At the same time, it’s just not about Jeremy Corbyn and how great he is—it’s not a leadership cult. It’s about a wider political shift. It’s a rejection of the whole New Labour project, and it’s been a long time coming. We’d reached the precipice where we couldn’t carry on with the destructive policies of New Labour any longer. The Iraq War, PFIs—it was all going to come to an end, and that’s manifested in Corbynism.

So the grassroots membership is changing, which is why I think we will see Labour Students change soon. You see indications of that with my election onto the NEC, but also with other things happening at the same time, like the influx of left-wing members into Labour clubs. People want more democracy in Labour Students—they want it to change

One thing that really bugs me is when people say we should avoid talking about structures or OMOV because it’s just bureaucratic. Yes it’s bureaucratic, but it’s also important because it’s the first step to making the institution better. Sometimes I feel like I talk about elections all the time, and it’s annoying, but it’s the first step. I don’t care about the voting process in itself, I care about what that represents in terms of who gets in power.

So it is important to talk about the structures, you just have to explain to people why it’s important. The amount of people we’ve gotten involved in really bureaucratic stuff [like internal electoral processes] by explaining their importance to the wider movement, in terms of how that will enable us to do more grassroots activism, has been really inspiring.

But yeah, the grassroots of Labour Students is changing and there’s no way they can hold that back for much longer. Because young people are now finding a home in the Labour Party. Whereas I know so many people who didn’t see it as a political home before. I feel like I’m really lucky to be around the time I am—I’ve spoken to people who are from a slightly older generation, where Labour just wasn’t a home for them when they were students.

And I’m obviously passionate that people should be in the Labour Party—we’re the party of the trade union movement, and if it changes away from that and more towards Blairism, then we should stay in and fight to change it. At the same time, I also completely understand when people are not members of the Labour Party—after all, we’re also the party that introduced tuition fees. That’s a really difficult situation and I can’t say what I would have done if I had been a member at the time.

But overall, the grassroots is changing, and I hope that would pressure institutions like Labour Students to change. But we do need people getting elected into positions as well, not just remaining in the grassroots. We need to get left-wing socialists who believe in the democratisation of the Labour Party elected into positions.

▸ **Data listing**

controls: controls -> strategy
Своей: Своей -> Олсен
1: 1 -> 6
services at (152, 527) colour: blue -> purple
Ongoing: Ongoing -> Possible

▸ **Required actions**
A – From the text on Labour Students, write out the passage between "So it is important" and "they were students.", inclusive.
B – According to the text on Labour Students, what is the wider political shift a rejection of?

▸ **Responses by task**
A –
So it is important to talk about the structures, you just have to explain to people why it’s important. The amount of people we’ve gotten involved in really bureaucratic stuff [like internal electoral processes] by explaining their importance to the wider movement, in terms of how that will enable us to do more grassroots activism, has been really inspiring.

But yeah, the grassroots of Labour Students is changing and there’s no way they can hold that back for much longer. Because young people are now finding a home in the Labour Party. Whereas I know so many people who didn’t see it as a political home before. I feel like I’m really lucky to be around the time I am—I’ve spoken to people who are from a slightly older generation, where Labour just wasn’t a home for them when they were students.

B – The whole New Labour project.